Pour des internes et jeunes médecins en médecine générale, les visites sont perçues comme un acte éthique si les patients ne peuvent se déplacer (70). Connaître leurs conditions de vie réelles en se rendant à leur domicile accentue encore l'utilité de ces visites (70).

Dans une autre étude, les visites à domicile ont été davantage citées comme frein à une installation en zone rurale : les visites sont mal considérées en cas d'exercice rural (65). Se déplacer sur des territoires à la campagne peut poser problème à certains médecins (65). Les visites à domiciles augmenteraient la charge de travail des médecins (51). L'importance des distances dans ces territoires serait chronophage (61). Des internes souhaitaient limiter les visites aux seuls patients le nécessitant vraiment (73).

4.3.2.6 Une comparaison père/fils

Un médecin urgentiste a été freiné dans l’installation en libéral par la comparaison faite par les patients entre son exercice et celui de son père. Il semble ne pas avoir apprécié cette situation vécue lorsqu'il a remplacé son père, installé en médecine générale.

4.3.2.7 Conduire pour se rendre au domicile des patients

Les visites à domicile peuvent poser un problème aux médecins en raison de la nécessité de conduire un véhicule pour se rendre chez les patients. Ce n'est donc pas directement les visites à domicile qui constituent un frein mais la conduite automobile.

4.3.2.8 La personnalité, les convictions personnelles

Des convictions personnelles au sujet de la médecine générale libérale sont apparues au cours des entretiens réalisés avec les médecins. Un médecin interrogé a rapporté que le choix du mode libéral était une question idéologique : pour lui, médecine générale implique forcément un exercice libéral. La personnalité est également intervenue dans le choix des médecins. Certains d'entre eux considèrent qu'ils sont faits pour exercer en libéral alors que pour d'autres, ils considèrent que ce n'est pas dans leur tempérament.

Certains médecins seraient ainsi “faits” pour exercer en libéral, d’autres pas. Dans les représentations de certains, les généralistes seraient forcément des gens ayant « une mentalité de libéral ».

Ce facteur se rapproche de la conviction personnelle de certains étudiants interrogés dans le cadre de la thèse de C. Chandez et F. Chiron (70). La médecine générale libérale est pour eux une vocation. Cela est cependant contredit par d’autres travaux. Dans une thèse réalisée en 2005, seuls 23 % des internes en médecine générale n'ayant pas de projet professionnel avant les ECN, ont le projet de s'installer en libéral après leurs études (10). Ceux dont le projet était initialement de faire de la médecine générale, sont 27 % à souhaiter s'installer en libéral. L'activité salariée est envisagée principalement par ceux qui ne souhaitent pas faire de la médecine générale avant les ECN, à savoir 40 % d'entre eux. Quelque soit leur projet professionnel initial, c'est l'activité mixte qui est davantage plébiscitée par les étudiants (10). Plus qu’une vocation ou un état d’esprit, il semblerait que vouloir initialement faire de la médecine générale et préparer un projet professionnel d’installation en amont de ses choix définitifs, soient des facteurs facilitant l’installation en médecine générale libérale.

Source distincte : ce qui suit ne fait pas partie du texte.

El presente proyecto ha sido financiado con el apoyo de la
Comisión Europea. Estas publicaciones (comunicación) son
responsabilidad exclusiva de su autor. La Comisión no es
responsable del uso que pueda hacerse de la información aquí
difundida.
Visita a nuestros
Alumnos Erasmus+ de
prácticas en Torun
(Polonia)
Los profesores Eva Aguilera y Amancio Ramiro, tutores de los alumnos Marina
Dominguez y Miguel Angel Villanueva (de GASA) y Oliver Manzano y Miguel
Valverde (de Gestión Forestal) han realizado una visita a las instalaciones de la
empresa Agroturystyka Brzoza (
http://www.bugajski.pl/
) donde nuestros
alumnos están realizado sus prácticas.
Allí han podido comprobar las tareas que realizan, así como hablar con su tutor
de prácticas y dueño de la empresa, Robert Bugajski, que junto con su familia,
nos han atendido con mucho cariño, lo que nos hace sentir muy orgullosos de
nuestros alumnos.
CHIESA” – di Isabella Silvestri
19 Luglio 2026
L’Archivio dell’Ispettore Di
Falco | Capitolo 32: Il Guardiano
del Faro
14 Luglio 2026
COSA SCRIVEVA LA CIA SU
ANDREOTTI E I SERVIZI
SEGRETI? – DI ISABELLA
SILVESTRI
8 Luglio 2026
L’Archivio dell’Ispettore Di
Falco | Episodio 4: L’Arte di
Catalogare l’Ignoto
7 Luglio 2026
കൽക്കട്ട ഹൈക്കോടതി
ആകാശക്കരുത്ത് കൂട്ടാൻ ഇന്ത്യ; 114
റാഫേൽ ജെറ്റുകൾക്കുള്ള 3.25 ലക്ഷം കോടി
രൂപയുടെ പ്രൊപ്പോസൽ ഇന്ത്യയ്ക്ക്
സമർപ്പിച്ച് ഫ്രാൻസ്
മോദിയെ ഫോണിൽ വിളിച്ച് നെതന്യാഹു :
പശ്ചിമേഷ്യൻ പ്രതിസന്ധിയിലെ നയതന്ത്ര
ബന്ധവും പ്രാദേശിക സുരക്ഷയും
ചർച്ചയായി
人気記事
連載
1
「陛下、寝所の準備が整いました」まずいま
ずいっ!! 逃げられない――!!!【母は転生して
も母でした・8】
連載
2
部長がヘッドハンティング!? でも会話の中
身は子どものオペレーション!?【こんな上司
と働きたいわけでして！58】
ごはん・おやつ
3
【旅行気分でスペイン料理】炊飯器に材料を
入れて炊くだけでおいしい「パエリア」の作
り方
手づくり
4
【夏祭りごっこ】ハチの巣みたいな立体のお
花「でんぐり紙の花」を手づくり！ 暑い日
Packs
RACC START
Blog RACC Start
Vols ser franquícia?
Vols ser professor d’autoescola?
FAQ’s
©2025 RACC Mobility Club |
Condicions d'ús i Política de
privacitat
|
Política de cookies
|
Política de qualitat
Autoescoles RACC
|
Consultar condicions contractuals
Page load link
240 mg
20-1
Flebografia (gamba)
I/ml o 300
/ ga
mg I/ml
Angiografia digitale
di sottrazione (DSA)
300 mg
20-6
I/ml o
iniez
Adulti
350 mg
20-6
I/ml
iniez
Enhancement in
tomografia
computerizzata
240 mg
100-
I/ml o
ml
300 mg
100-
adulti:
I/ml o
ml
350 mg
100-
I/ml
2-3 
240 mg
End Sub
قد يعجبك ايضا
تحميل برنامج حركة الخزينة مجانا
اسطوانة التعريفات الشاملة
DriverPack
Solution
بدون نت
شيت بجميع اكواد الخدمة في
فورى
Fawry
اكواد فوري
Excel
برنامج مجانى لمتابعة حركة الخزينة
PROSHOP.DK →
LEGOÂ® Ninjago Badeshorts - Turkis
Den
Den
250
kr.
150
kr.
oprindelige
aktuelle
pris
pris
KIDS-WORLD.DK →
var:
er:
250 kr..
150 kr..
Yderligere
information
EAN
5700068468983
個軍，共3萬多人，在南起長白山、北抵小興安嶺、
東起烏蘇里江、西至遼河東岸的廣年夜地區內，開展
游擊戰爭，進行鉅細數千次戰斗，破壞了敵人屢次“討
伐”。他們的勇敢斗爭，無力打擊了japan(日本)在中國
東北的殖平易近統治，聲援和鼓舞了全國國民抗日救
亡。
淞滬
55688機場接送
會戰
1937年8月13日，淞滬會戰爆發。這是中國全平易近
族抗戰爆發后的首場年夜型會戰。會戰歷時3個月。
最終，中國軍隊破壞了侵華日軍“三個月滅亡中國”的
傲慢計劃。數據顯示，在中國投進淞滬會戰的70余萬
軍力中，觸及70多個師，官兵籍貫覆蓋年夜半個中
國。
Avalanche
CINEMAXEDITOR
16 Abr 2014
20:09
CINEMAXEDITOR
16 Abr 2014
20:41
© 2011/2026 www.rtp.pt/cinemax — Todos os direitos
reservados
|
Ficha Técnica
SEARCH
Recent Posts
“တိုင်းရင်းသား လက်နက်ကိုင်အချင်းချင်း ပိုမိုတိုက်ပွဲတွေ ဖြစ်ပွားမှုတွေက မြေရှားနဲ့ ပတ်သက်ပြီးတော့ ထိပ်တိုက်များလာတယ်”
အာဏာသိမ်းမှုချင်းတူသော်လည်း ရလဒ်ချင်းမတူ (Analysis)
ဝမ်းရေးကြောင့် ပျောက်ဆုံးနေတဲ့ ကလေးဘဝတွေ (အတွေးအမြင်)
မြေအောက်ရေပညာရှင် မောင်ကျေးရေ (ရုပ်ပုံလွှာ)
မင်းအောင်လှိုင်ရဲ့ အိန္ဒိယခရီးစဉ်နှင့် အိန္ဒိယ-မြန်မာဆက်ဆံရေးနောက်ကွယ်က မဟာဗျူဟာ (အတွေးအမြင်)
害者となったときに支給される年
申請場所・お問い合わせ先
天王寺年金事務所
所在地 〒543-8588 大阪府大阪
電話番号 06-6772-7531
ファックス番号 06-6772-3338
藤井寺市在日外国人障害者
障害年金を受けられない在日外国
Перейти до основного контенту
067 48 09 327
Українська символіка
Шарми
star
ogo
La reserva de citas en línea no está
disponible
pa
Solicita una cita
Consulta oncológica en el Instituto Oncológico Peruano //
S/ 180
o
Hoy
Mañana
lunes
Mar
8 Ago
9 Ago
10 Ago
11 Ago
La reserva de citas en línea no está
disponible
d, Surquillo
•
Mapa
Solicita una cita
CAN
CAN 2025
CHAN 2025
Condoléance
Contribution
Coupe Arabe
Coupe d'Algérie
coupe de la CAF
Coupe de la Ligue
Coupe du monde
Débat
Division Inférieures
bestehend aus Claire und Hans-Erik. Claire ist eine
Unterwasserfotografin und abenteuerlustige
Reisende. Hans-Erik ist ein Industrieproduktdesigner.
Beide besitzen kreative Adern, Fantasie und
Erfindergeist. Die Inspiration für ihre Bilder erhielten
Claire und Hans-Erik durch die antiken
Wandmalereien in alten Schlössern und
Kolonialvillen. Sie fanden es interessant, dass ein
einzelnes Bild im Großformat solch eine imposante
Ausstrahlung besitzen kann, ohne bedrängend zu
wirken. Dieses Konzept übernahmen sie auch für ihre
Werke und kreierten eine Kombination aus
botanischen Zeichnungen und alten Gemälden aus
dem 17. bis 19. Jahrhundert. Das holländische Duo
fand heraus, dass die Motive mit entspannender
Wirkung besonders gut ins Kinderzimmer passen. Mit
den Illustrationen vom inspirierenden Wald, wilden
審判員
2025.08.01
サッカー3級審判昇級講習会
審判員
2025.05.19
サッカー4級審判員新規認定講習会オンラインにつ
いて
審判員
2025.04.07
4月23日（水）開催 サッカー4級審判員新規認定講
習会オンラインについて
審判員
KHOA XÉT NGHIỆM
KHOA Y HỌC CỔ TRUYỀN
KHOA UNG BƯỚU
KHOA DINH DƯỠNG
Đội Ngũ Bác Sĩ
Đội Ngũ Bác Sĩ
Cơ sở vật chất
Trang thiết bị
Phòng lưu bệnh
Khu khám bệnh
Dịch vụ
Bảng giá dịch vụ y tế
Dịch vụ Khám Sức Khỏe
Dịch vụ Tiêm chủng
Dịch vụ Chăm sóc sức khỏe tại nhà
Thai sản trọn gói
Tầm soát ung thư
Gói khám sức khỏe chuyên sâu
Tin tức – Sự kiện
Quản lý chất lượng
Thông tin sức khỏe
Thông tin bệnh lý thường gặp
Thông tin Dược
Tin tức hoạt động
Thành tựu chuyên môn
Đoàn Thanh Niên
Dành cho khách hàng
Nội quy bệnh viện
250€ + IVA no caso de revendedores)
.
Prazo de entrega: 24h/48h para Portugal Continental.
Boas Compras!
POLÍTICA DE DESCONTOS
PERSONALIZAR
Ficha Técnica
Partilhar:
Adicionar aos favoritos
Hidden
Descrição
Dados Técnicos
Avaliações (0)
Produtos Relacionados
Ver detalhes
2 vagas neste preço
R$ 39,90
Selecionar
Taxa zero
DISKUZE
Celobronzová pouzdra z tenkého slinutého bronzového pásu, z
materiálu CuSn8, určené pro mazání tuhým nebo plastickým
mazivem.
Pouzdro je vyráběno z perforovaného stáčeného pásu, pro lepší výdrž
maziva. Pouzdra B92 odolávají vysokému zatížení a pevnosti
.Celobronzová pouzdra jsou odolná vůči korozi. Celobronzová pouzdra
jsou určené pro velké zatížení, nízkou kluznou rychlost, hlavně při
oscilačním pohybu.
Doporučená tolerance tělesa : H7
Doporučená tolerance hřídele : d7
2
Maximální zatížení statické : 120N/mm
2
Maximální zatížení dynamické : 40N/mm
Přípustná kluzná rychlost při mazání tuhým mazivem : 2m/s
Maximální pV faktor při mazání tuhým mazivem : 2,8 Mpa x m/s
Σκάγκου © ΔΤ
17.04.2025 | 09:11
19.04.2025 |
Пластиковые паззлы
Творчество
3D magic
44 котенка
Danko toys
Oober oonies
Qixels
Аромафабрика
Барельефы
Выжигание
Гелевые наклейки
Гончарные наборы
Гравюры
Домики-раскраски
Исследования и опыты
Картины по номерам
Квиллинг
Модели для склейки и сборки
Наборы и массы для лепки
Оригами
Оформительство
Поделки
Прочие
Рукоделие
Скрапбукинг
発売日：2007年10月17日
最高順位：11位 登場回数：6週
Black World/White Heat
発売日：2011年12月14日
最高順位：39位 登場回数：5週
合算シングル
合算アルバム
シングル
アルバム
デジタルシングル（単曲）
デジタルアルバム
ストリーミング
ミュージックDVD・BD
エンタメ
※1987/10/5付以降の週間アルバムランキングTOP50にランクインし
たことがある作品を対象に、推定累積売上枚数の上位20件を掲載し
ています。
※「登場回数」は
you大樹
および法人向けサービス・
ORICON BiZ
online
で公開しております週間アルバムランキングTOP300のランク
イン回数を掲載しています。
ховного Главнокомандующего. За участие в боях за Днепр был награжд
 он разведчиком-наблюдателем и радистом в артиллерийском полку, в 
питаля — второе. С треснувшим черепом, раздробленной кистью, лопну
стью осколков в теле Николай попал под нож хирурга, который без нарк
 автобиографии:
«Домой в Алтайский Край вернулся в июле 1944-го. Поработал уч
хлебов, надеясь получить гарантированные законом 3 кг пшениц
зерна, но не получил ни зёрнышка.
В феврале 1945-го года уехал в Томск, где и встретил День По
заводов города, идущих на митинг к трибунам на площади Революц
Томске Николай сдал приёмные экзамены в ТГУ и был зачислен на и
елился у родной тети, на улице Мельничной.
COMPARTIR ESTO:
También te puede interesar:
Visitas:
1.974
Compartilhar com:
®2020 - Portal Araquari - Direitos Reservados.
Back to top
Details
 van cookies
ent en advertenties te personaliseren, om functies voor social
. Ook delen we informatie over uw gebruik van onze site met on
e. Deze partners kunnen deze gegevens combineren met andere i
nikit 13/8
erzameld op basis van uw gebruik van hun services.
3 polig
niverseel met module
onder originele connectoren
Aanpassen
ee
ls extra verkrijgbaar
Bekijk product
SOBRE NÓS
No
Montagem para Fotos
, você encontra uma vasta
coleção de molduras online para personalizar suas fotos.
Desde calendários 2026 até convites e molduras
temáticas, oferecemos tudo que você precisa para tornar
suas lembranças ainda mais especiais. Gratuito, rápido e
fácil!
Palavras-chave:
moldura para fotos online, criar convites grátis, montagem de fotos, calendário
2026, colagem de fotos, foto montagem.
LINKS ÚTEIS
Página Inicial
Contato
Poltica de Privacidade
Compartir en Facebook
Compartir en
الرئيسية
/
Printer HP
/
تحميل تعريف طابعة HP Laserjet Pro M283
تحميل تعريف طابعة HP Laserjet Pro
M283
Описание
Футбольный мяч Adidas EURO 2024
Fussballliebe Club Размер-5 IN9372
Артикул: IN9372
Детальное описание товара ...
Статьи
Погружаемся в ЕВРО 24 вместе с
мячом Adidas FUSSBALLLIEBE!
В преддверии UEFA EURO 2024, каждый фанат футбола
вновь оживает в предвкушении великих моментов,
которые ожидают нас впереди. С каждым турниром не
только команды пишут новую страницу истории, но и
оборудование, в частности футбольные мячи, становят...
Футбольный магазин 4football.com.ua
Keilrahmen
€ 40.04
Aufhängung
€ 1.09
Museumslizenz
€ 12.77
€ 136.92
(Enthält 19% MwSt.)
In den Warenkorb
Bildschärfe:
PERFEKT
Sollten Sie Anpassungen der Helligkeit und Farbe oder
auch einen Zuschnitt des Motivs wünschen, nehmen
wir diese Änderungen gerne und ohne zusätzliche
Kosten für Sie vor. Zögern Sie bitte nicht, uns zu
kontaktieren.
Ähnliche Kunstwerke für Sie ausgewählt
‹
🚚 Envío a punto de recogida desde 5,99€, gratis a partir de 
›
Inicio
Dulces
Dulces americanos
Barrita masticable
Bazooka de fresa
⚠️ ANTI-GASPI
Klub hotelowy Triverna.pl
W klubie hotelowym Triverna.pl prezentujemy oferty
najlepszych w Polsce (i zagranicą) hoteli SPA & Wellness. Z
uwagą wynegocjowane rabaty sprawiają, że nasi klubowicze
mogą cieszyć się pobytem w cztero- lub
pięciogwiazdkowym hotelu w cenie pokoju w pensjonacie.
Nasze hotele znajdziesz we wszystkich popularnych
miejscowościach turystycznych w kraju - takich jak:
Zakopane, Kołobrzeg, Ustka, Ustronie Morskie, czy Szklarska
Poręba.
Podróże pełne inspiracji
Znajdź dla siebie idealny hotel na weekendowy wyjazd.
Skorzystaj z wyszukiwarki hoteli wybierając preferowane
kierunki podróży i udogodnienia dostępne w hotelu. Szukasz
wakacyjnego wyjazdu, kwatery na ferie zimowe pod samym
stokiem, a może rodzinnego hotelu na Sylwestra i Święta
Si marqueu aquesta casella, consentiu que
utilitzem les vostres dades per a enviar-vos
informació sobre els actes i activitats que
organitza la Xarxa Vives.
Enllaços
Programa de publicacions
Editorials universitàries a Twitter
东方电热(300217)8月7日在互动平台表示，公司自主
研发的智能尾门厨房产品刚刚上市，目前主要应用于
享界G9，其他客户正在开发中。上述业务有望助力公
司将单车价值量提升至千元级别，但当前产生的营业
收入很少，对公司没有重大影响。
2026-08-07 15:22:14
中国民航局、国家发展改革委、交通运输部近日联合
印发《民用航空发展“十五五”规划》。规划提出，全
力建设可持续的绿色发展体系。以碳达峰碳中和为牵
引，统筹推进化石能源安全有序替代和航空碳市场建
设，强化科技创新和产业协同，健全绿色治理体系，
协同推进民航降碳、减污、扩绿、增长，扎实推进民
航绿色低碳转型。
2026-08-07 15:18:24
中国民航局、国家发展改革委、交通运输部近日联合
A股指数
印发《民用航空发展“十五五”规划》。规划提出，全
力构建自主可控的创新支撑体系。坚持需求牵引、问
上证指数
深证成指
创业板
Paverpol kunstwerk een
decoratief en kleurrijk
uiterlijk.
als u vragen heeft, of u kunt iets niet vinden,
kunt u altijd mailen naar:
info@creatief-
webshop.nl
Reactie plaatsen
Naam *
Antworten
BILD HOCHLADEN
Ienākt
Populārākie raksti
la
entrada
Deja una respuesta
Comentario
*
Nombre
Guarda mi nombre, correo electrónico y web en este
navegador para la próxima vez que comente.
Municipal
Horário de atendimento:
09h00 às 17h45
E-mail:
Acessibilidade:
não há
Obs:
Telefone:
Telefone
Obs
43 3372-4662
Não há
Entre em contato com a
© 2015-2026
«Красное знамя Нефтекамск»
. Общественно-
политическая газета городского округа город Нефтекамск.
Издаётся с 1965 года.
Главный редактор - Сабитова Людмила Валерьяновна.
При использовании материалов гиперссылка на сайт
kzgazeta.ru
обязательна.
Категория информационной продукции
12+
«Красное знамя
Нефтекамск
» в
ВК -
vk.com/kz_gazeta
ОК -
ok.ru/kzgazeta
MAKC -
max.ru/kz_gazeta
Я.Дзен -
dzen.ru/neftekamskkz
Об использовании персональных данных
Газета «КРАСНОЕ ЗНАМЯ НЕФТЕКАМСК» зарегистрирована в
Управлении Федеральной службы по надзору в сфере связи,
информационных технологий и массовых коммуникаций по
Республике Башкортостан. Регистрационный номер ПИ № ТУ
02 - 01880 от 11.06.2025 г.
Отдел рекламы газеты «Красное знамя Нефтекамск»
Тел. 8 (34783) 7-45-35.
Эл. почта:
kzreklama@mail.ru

4.3.2.9 La perception d'une grossesse dans son entourage professionnel

La grossesse a également influencé un des médecins vers le salariat en raison d'un élément non retrouvé dans la littérature. Il s'agit de l'acceptation de la grossesse par ses collègues. Il faut souligner que ce médecin exerce en PMI, les professionnels de santé y travaillant sont peut-être plus enclins à accepter cette situation. Les autres médecins salariés n'en ont pas parlé. Être enceinte permet également de se projeter dans l'avenir avec un désir d'avoir suffisamment de temps libre pour s'occuper de l'enfant à naître. Cela a freiné un des médecins à s'installer en libéral.